§ TASK ITEM:
Pictures are not part of the copy; reproduce the remaining data exactly.

§ INFORMATION SUPPLIED:
.....
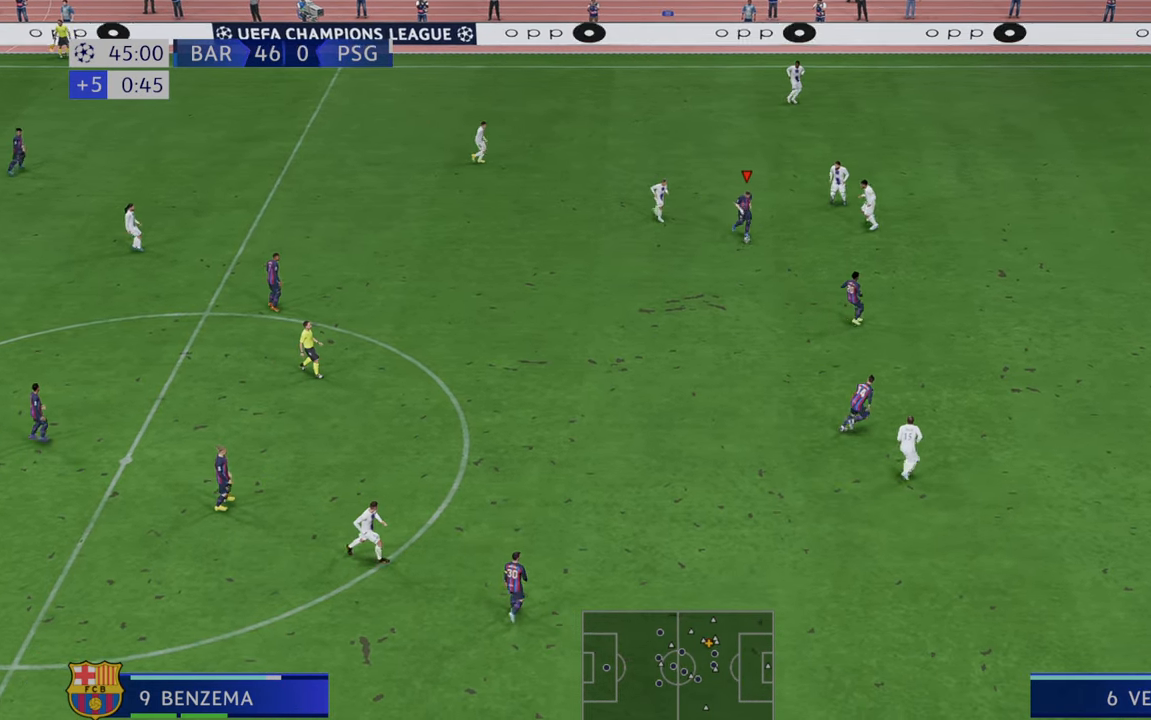
{"buttons": ["R2"], "left_stick": "right", "right_stick": "center", "events": [[50, "left_stick", "right"]]}
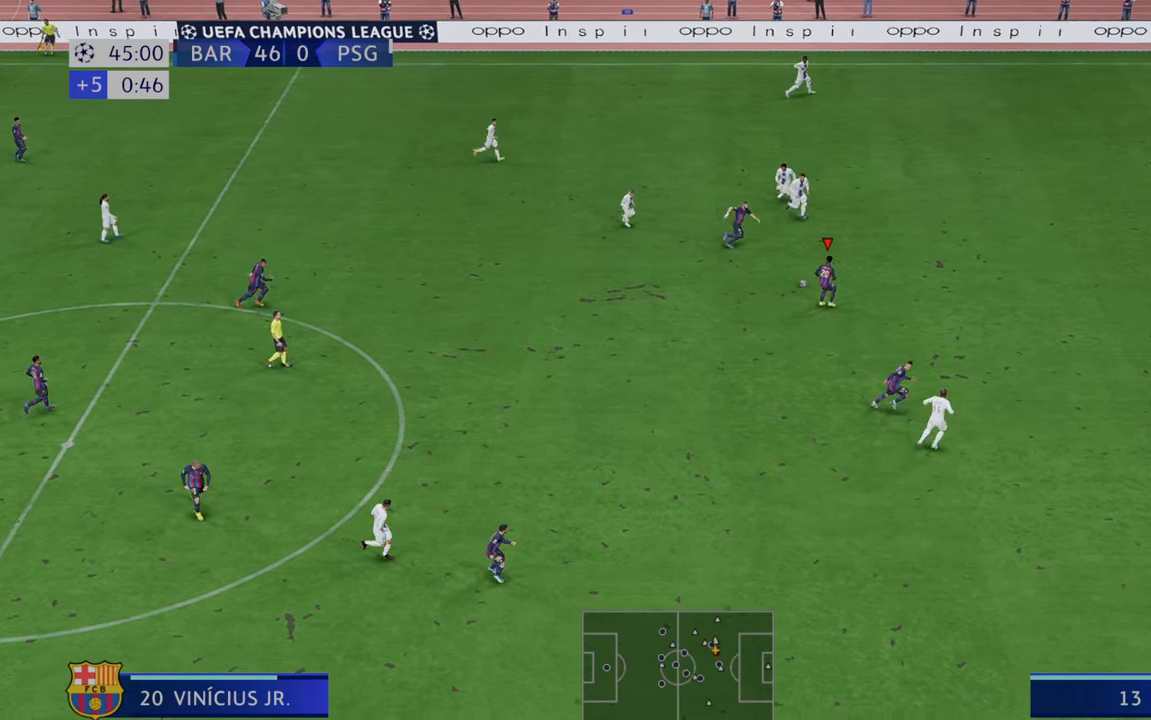
{"buttons": ["R2"], "left_stick": "right", "right_stick": "center", "events": []}
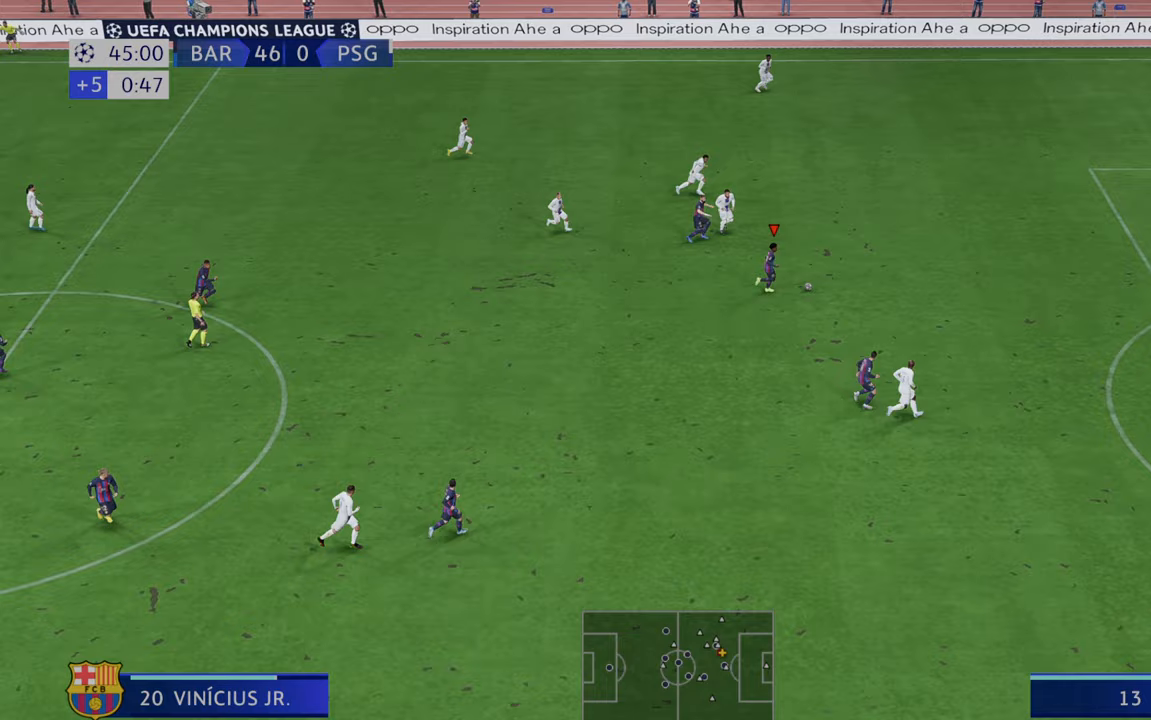
{"buttons": ["R2"], "left_stick": "right", "right_stick": "center", "events": []}
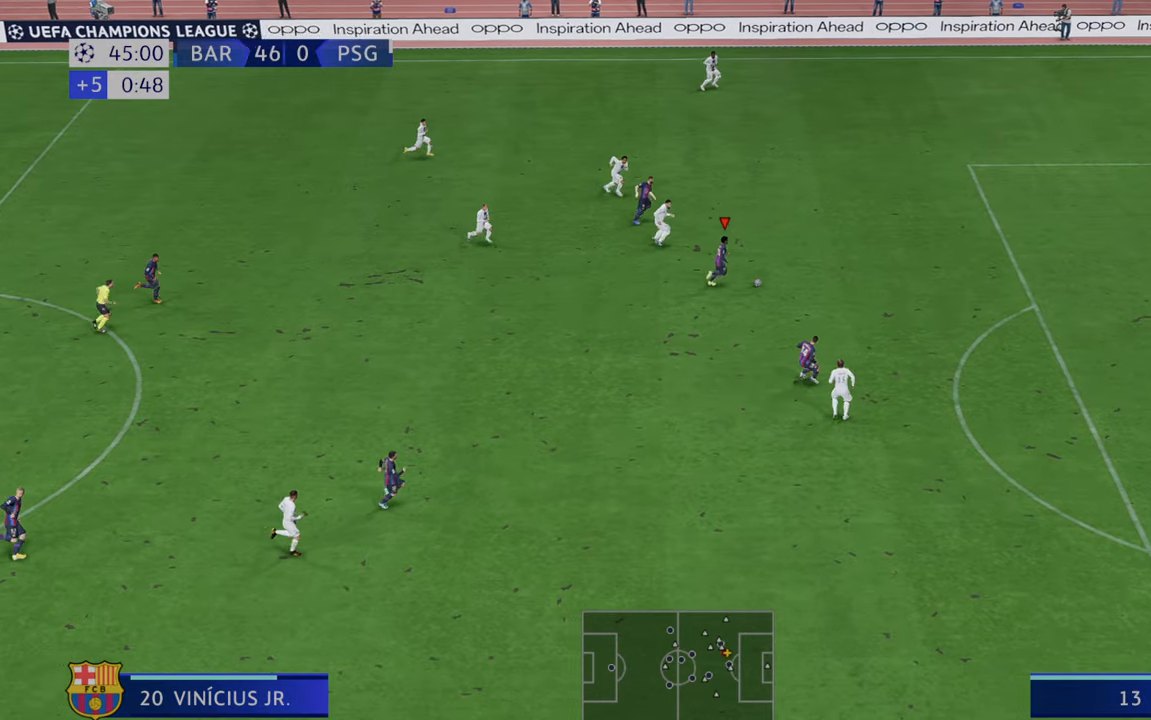
{"buttons": ["R2"], "left_stick": "right", "right_stick": "center", "events": []}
.....
§ SOLUTION TO THIS TASK:
{"buttons": ["R2"], "left_stick": "right", "right_stick": "center", "events": [[50, "left_stick", "right"]]}
{"buttons": ["R2"], "left_stick": "right", "right_stick": "center", "events": []}
{"buttons": ["R2"], "left_stick": "right", "right_stick": "center", "events": []}
{"buttons": ["R2"], "left_stick": "right", "right_stick": "center", "events": []}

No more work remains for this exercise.